A la place de l'universel, 'leurre et rêve trompeur', il nous invite à concevoir la 'totalité-monde, comme quantité réalisée et non comme valeur sublimée à partir de valeurs particulières'. La poésie remplit son office lorsque, plutôt que de produire de l'universel, elle 'enfante des bouleversements qui nous changent'.
Edouard entretient, délibérément je crois, un monologue querelleur avec les économistes. Trop érudit pour ignorer les travaux d'un Raùl Prebisch, d'un Celso Furtado ou d'un Henrique Cardoso sur la Dépendance, d'un Samir Amin sur la Déconnexion, il refuse tout commerce avec l'économie, lui reprochant de glacier ou d'affadir le monde, de le dévitaliser en l'incarcérant dans des normes, des règles non élues, de sourdes orthodoxies. Pouvait-il méconnaître que le monde de l'économie était travaillé de l'intérieur par ses rebelles, ses mutins, ses résistants, les Joseph Stiglitz, Amartya Sen, Paul Krugman ? Trouvait-il dans ces dissidences l'empreinte encore rétive d'une pensée de système, fût-elle contestataire ? Il semblait ne vouloir faire crédit à personne, dès lors que l'économie s'invitait dans quelque explication du monde. C'était l'un de ses entêtements obtus, l'une de ses opacités si voluptueusement assumées. Et l'une des quelques circonstances où, de cette voix qui jouait à vouloir se casser, il tonnait ses froides exaspérations.
Chat-tigre.
Intuitif comme le chat. Puissant comme le tigre et, comme le tigre, curieux de territoires inexplorés.
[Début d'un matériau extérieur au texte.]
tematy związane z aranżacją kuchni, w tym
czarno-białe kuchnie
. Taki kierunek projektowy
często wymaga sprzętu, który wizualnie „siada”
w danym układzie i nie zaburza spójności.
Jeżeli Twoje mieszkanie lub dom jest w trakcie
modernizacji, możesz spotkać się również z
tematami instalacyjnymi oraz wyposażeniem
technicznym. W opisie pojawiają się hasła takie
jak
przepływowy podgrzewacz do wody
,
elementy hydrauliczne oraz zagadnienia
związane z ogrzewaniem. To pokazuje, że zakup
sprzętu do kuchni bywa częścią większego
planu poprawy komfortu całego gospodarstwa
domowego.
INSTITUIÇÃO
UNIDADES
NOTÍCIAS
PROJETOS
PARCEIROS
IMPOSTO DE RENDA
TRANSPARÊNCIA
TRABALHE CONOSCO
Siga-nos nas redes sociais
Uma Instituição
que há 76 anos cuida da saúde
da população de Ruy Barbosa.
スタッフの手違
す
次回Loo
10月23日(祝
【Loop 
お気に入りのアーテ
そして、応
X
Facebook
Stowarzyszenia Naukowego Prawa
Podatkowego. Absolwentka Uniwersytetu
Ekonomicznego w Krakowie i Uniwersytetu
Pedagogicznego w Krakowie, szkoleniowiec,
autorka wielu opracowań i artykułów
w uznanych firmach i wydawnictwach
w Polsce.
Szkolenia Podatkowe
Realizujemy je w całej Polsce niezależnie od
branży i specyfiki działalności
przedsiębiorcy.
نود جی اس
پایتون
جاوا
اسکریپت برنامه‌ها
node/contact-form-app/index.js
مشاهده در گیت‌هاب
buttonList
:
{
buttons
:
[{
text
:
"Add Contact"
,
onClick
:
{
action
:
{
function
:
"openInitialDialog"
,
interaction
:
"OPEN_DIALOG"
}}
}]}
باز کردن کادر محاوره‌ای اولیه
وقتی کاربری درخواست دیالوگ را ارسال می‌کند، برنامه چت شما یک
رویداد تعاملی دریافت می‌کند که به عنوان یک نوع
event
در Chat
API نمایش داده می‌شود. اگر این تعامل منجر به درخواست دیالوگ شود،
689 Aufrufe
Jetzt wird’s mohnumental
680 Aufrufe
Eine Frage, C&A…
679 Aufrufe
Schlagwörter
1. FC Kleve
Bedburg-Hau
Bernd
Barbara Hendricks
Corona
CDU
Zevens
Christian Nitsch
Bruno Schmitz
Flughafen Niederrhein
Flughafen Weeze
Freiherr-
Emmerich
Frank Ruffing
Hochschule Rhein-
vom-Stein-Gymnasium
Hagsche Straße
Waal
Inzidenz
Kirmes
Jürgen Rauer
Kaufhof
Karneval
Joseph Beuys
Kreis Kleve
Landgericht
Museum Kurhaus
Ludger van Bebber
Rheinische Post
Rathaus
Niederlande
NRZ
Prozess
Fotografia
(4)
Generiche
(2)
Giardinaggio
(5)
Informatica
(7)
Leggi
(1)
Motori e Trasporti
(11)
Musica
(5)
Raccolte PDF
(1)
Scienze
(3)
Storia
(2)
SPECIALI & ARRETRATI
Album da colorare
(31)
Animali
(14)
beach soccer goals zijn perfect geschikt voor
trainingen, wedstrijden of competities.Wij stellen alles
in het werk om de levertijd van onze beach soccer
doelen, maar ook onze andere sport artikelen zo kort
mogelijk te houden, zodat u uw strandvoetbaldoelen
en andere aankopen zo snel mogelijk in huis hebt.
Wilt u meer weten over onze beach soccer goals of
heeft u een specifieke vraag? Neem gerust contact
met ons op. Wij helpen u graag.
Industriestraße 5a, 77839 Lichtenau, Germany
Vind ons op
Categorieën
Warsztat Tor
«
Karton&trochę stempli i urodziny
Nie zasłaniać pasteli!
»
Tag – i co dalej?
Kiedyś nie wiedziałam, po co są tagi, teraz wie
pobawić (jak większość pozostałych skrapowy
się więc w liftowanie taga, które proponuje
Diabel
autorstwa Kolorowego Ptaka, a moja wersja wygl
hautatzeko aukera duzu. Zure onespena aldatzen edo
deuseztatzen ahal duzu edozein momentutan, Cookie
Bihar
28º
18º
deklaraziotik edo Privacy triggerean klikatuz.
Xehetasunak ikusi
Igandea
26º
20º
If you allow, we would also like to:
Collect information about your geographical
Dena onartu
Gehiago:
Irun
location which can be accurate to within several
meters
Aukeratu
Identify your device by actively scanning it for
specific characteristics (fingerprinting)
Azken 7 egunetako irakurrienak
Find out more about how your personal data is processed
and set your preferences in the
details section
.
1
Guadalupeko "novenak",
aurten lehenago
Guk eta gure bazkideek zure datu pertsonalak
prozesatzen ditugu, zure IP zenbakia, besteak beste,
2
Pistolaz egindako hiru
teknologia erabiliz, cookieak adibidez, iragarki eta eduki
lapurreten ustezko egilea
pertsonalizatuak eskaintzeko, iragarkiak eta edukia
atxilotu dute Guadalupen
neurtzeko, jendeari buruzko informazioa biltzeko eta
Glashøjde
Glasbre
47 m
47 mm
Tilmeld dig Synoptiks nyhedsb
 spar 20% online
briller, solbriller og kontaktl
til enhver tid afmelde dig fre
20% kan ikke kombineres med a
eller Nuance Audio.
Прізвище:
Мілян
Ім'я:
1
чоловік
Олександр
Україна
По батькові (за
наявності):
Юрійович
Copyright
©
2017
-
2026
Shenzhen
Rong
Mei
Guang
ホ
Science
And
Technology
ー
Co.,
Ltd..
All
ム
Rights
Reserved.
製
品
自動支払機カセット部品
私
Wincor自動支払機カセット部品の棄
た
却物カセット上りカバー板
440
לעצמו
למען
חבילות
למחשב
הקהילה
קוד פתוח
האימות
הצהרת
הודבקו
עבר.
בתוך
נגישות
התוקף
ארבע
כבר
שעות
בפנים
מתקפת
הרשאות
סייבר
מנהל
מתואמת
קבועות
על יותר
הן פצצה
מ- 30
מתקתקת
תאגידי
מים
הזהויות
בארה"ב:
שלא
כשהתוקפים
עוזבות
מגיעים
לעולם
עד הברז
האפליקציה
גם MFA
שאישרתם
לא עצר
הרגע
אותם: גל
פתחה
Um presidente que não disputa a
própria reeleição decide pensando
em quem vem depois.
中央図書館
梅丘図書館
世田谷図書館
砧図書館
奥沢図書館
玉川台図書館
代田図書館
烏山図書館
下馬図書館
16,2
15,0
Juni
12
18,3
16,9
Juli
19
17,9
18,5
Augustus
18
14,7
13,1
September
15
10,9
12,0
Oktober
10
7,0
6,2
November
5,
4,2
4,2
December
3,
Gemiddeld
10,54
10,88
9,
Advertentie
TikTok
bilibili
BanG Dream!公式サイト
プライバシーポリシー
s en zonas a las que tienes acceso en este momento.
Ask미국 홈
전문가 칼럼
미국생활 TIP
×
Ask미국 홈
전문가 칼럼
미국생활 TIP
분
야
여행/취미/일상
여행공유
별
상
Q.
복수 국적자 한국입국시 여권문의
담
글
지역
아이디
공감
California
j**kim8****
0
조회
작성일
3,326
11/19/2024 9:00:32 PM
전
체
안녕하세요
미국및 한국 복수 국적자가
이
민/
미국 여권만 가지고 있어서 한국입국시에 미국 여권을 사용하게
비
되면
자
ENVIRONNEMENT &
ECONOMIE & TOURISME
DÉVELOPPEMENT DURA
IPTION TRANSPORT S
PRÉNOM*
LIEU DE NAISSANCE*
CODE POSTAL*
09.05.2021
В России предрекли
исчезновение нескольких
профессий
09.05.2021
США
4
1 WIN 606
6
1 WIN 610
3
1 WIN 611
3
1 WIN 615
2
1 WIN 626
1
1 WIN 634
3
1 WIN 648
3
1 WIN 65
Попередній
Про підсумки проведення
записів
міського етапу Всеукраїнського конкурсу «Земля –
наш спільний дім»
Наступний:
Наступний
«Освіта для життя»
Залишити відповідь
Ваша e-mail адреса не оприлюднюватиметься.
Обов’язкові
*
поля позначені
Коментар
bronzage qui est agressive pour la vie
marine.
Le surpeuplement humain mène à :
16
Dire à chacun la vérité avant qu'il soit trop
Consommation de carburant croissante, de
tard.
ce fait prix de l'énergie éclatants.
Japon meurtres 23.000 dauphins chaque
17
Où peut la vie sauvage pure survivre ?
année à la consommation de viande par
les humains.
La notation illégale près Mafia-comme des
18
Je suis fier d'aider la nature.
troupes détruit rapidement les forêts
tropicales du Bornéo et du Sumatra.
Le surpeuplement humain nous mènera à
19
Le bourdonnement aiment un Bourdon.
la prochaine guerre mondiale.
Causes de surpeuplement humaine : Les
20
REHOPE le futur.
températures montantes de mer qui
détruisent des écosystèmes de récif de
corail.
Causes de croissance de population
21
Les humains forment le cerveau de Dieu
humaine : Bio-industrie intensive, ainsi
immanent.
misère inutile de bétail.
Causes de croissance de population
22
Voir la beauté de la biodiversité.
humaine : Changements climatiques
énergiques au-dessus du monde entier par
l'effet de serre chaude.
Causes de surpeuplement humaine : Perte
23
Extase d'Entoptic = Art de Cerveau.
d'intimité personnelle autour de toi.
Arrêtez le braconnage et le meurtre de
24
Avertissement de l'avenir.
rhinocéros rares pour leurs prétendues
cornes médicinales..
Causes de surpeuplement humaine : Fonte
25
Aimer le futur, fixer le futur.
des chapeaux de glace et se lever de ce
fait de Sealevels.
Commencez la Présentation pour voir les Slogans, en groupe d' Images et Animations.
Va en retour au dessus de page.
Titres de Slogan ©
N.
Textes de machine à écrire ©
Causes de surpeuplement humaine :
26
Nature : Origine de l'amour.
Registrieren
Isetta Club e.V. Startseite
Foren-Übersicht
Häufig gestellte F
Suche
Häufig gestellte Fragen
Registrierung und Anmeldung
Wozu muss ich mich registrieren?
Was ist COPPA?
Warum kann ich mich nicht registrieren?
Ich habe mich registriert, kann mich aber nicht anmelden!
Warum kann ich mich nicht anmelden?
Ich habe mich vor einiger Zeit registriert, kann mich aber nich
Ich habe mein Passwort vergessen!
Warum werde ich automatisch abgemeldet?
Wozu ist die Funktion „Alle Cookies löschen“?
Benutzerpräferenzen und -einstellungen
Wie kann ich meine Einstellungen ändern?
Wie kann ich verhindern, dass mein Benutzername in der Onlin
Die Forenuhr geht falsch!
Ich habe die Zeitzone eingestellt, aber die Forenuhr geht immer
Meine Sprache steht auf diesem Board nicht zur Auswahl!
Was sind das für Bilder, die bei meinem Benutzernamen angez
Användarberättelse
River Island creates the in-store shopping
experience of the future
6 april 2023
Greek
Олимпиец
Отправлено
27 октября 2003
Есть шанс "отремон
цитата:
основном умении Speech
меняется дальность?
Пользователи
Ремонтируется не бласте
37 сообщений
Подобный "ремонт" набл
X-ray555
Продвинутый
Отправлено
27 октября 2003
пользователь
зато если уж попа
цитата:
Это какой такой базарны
Chat-tigre, nom créole de l'ocelot dans mon Amazonie qu'il a choisi de feuilleter, aux rendez-vous du prix Carbet, pressentant dans ce fragment de continent d'autres mystères, d'autres géographies, d'autres sédimentations affleurant, d'autres défis pour la Relation.
Par son rapport à la langue et au langage, à la fois charnel et savant, Edouard Glissant cultive la conscience que la forme d'expression la plus haute est la poésie, cette 'sueur de la perfection' selon Derek Walcott, et l'objet le plus élevé de la poésie, le monde.